Au tout début du roman, il est formel: il est incontinent et impuissant. Mais je connais trop bien Roth, le rusé, pour croire en une histoire sans amour. Et, effectivement, Zuckerman, qui rentre à New York après une absence de 11 ans pour une opération censée guérir son incontinence, tombe directement dans le maelström des sentiments et des possibilités de cette ville. Au point où, par une sorte de caprice, il décide d'y rester, troquant sa maison à la campagne pour un appartement.

Et là, tout se complique. Il tombe amoureux de Jamie, une jeune femme mariée avec qui il fait cet échange de résidences. Commence une série de dialogues entre la jeunesse et la vieillesse, la beauté et la décrépitude, l'avenir et le passé. Mais ce n'est que le début.
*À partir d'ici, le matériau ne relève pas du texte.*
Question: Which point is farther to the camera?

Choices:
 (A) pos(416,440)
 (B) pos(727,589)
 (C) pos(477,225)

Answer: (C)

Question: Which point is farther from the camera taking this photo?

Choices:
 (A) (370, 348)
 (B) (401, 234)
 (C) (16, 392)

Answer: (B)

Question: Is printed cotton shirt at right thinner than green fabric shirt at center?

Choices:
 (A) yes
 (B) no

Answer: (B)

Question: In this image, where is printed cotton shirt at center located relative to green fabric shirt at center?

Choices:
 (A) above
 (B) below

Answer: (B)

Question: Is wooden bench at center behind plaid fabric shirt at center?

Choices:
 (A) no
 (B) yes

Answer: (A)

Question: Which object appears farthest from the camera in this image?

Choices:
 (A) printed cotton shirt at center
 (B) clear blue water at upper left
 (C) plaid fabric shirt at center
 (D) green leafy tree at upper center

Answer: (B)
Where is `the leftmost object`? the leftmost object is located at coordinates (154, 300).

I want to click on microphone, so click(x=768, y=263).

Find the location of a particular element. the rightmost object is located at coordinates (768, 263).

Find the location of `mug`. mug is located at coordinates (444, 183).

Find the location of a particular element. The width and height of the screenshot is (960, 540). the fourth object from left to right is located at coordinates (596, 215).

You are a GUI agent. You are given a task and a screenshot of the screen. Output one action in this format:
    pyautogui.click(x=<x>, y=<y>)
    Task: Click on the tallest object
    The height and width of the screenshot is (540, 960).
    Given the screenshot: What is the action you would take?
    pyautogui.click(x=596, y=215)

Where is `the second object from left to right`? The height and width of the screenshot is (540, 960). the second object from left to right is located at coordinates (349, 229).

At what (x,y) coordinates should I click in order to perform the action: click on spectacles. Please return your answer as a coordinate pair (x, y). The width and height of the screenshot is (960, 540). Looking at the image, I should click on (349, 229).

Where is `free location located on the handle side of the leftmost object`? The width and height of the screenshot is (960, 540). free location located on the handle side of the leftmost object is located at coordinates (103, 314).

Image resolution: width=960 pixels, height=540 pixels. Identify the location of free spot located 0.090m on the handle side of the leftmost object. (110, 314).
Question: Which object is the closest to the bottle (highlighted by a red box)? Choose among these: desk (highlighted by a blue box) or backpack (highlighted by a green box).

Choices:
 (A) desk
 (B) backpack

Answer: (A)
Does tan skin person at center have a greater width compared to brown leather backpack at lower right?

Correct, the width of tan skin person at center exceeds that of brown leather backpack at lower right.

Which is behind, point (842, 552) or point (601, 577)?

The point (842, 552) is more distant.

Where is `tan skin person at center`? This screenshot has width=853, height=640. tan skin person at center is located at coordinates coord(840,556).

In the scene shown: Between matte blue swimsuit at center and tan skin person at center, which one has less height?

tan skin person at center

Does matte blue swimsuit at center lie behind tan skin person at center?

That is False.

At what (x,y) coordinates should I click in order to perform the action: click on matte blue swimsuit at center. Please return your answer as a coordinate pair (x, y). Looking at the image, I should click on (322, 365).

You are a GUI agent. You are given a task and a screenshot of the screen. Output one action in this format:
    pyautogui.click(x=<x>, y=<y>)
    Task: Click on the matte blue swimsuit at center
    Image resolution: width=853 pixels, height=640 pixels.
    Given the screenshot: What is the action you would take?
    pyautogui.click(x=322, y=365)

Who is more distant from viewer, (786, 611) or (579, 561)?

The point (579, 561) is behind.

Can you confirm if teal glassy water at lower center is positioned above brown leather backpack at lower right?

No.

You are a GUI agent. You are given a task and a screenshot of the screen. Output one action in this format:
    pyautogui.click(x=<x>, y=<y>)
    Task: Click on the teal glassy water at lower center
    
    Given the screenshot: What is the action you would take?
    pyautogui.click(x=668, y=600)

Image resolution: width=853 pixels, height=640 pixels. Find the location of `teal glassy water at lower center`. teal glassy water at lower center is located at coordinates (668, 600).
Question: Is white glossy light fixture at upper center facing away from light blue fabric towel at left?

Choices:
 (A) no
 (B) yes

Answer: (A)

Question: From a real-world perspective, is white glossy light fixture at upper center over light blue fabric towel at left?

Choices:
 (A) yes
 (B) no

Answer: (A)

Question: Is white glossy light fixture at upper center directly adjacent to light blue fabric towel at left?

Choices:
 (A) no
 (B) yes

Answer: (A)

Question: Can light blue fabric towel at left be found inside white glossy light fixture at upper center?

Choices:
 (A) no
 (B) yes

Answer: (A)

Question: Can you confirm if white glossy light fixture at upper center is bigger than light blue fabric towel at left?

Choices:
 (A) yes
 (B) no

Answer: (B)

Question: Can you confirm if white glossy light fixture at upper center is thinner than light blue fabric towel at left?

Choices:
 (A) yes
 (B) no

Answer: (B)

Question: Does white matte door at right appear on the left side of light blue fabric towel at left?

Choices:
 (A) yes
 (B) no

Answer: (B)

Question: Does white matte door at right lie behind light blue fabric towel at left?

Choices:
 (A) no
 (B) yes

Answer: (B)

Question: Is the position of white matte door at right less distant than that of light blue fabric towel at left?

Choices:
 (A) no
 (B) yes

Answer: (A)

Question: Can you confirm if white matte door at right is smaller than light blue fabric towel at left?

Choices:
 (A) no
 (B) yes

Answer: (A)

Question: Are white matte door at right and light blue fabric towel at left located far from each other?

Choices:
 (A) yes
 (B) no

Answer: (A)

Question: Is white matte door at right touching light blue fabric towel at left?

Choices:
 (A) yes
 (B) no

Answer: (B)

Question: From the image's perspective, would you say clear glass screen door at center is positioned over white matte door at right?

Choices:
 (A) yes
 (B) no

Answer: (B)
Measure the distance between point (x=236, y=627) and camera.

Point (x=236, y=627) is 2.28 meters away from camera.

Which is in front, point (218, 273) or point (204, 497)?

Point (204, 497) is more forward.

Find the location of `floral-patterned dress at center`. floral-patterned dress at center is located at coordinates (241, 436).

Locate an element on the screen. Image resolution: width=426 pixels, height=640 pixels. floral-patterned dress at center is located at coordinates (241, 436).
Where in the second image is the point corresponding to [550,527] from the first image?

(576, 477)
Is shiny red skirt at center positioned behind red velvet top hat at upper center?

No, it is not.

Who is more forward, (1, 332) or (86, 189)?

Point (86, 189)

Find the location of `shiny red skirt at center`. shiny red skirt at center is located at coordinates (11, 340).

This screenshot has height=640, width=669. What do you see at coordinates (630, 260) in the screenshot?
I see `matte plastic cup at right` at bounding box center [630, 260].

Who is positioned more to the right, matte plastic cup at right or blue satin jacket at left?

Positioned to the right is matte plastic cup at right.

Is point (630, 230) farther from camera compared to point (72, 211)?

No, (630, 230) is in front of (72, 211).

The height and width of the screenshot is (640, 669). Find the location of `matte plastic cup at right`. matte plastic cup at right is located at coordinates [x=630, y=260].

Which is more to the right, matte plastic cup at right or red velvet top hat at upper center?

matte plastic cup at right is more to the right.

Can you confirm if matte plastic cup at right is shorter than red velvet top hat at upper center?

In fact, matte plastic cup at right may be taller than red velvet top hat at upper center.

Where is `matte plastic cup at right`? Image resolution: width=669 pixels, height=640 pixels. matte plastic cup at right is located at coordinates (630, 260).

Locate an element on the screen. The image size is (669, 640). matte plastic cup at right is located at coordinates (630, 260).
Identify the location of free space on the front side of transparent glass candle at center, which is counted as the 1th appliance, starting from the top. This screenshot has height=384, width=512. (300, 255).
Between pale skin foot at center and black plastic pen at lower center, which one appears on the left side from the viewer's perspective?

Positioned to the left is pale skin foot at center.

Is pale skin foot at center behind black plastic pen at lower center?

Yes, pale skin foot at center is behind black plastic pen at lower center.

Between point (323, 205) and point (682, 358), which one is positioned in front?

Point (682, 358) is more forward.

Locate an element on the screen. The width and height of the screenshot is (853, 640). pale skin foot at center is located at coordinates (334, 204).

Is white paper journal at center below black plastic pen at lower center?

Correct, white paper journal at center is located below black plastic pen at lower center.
Kliman, l'ancien copain de Jamie, cherche à écrire la biographie d'E.-I. Lonoff, l'écrivain qui fut le mentor de Zuckerman. Lonoff est mort; il ne reste que des témoins comme Zuckerman, et Kliman tourne autour de lui comme un vautour.

Il reste un autre témoin: Amy Bellette, la maîtresse de Lonoff, devenue sa femme par la suite. Kliman s'acharne sur ces deux vieilles personnes, essayant de soutirer quelques secrets ou un vieux manuscrit, n'importe quoi pour hausser sa réputation de détective littéraire. Zuckerman, lui, lutte pour protéger le nom de Lonoff et l'intimité d'Amy, qui souffre d'une tumeur au cerveau. La bataille générationnelle n'a jamais été si féroce.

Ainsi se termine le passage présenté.